** Exercise **
Pull out every line below that contains the word "nearest".

++++++++

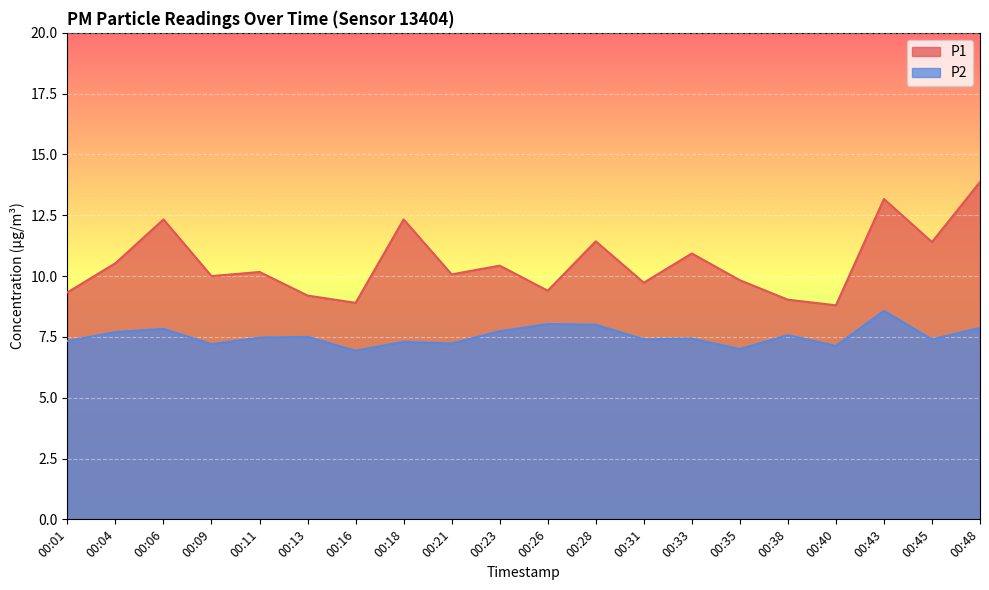

How many data points does each series have?

20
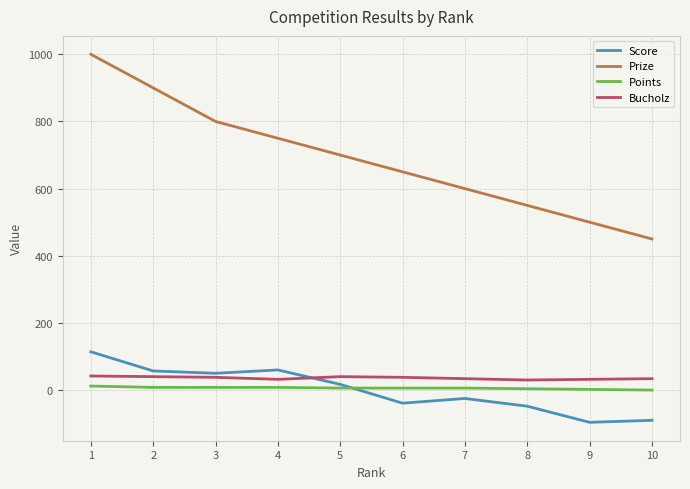

Read the Score value at 10, to the nearest 10.

-90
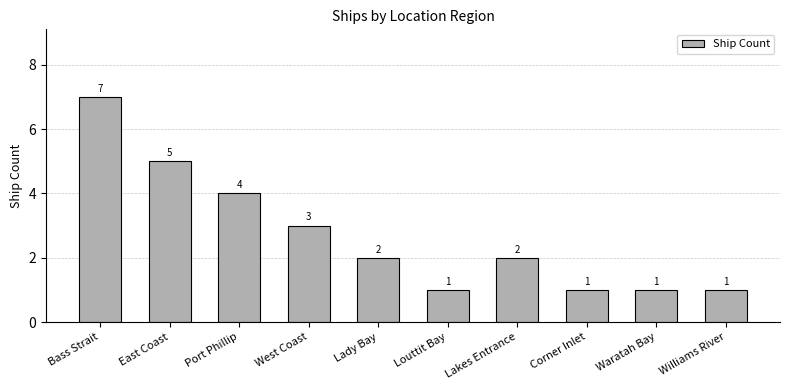

Does the chart contain any negative values?

No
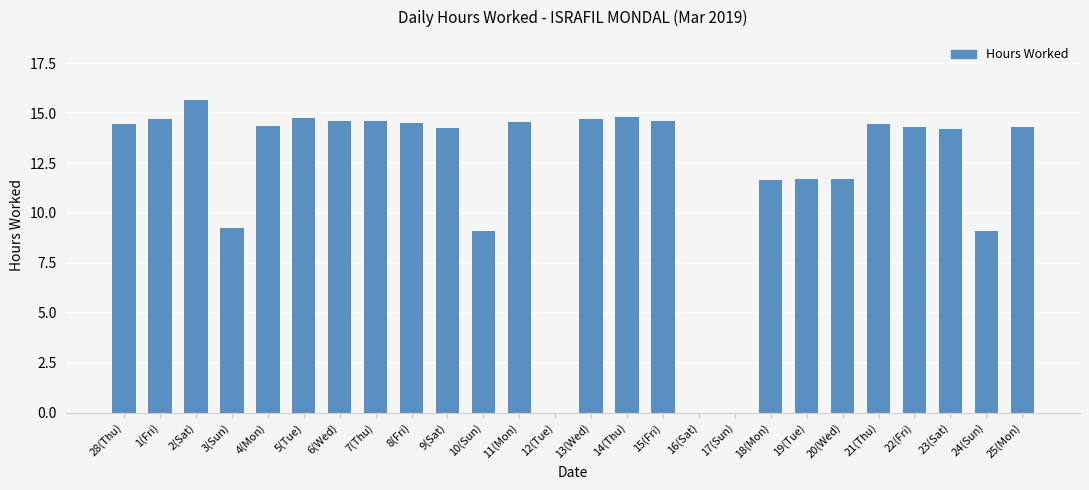

What is the greatest value displayed?

15.7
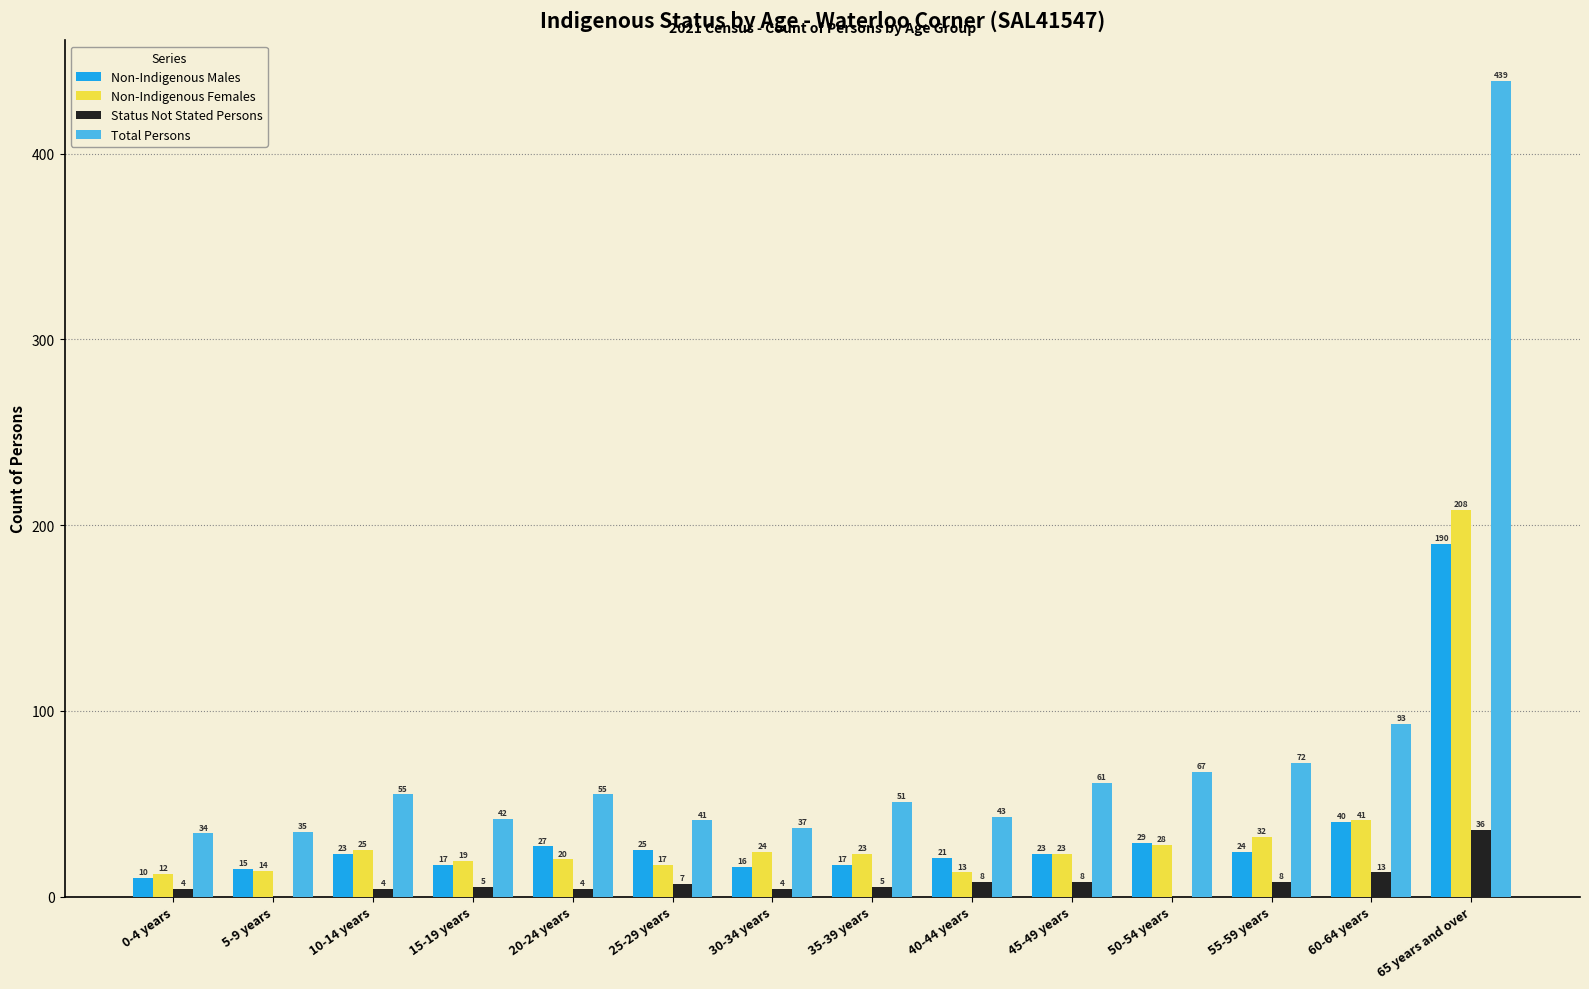

Which series has the largest total across all categories?

Total Persons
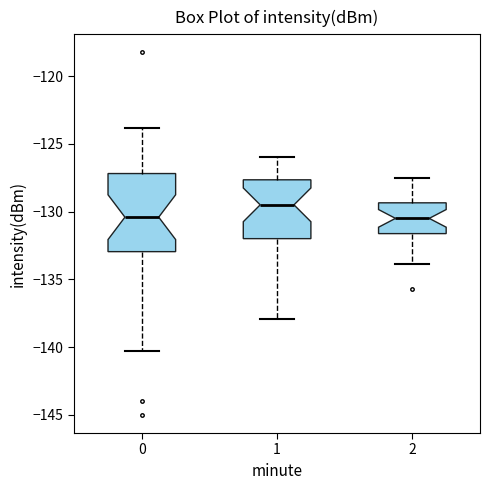

Reading left to right, transcribe this box plot: for each box, give where its median line is, the range the box spans, and where its two whiskers end, as read against the y-axis. The values are not printed on the chart, so give them approximately, as read against the axis.

0: median -130.5, box -133.0 to -127.0, whiskers -140.5 to -124.0
1: median -129.5, box -132.0 to -127.5, whiskers -138.0 to -126.0
2: median -130.5, box -131.5 to -129.5, whiskers -134.0 to -127.5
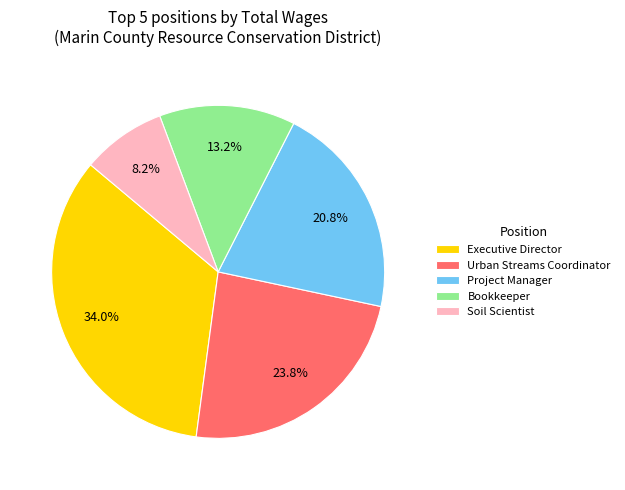

How many segments does this pie chart have?

5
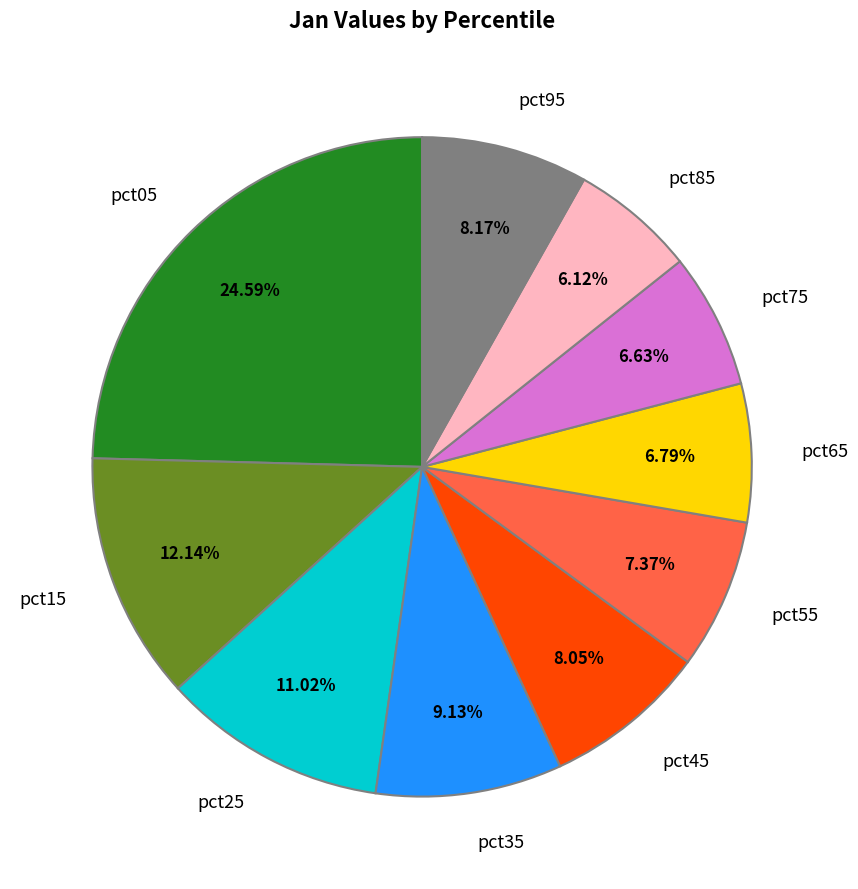

What percentage is the pct45 slice, to the nearest percent?

8%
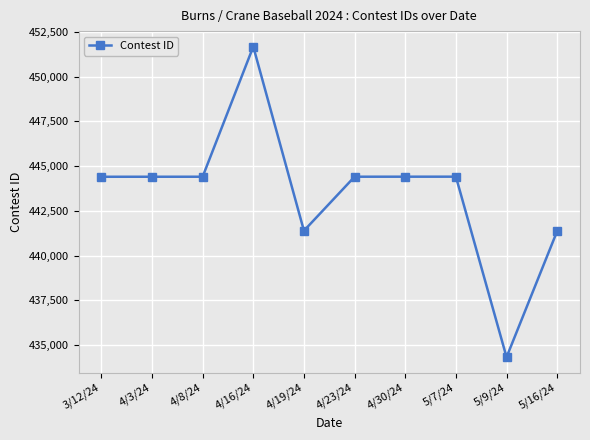

Approximately how many times larger is the value at 4/23/24 compared to 4/3/24?

1.0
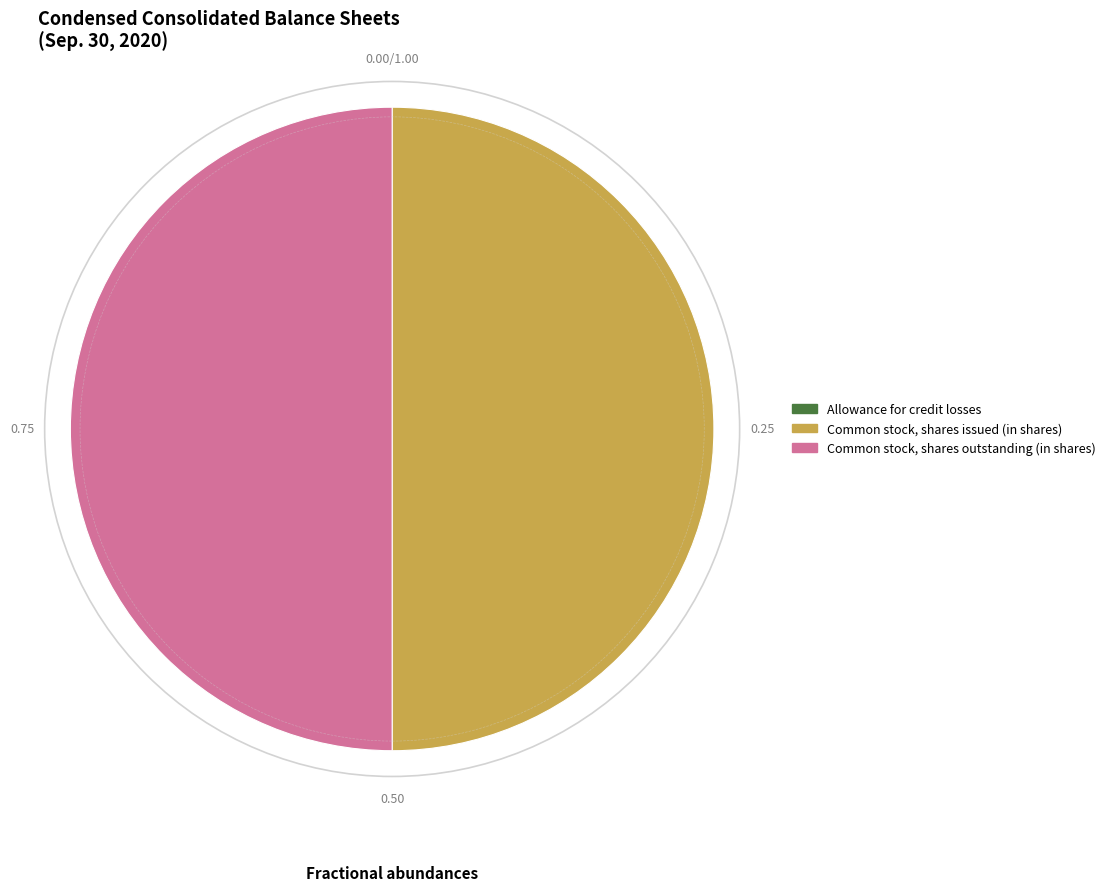

Does Common stock, shares issued (in shares) represent more than half of the total?

No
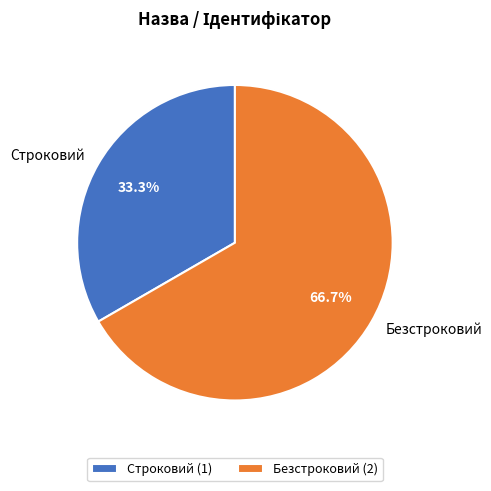

Between Безстроковий and Строковий, which is larger?

Безстроковий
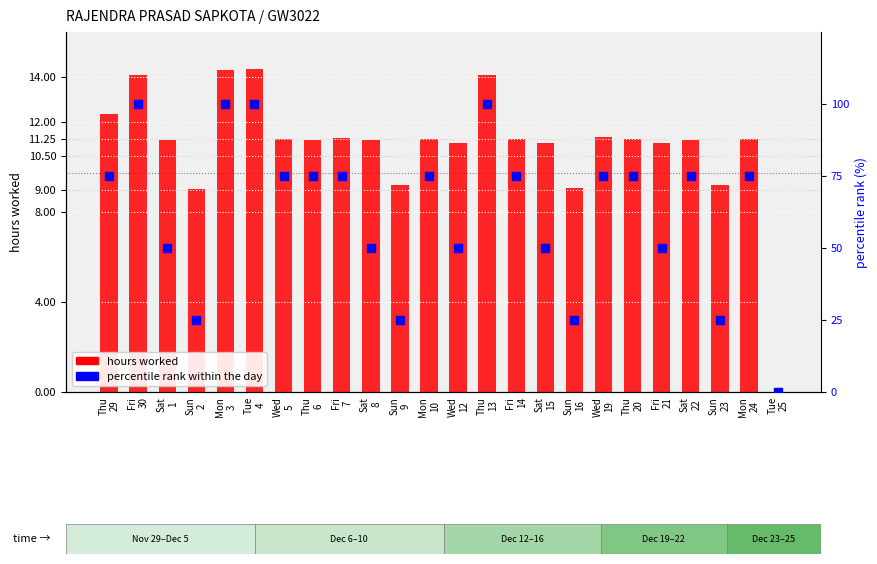

Which series has the largest Y range (max minus min)?

percentile rank within the day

++++++++

** Task answer **
Read the Score value at 10, to the nearest 10.
What percentage is the pct45 slice, to the nearest percent?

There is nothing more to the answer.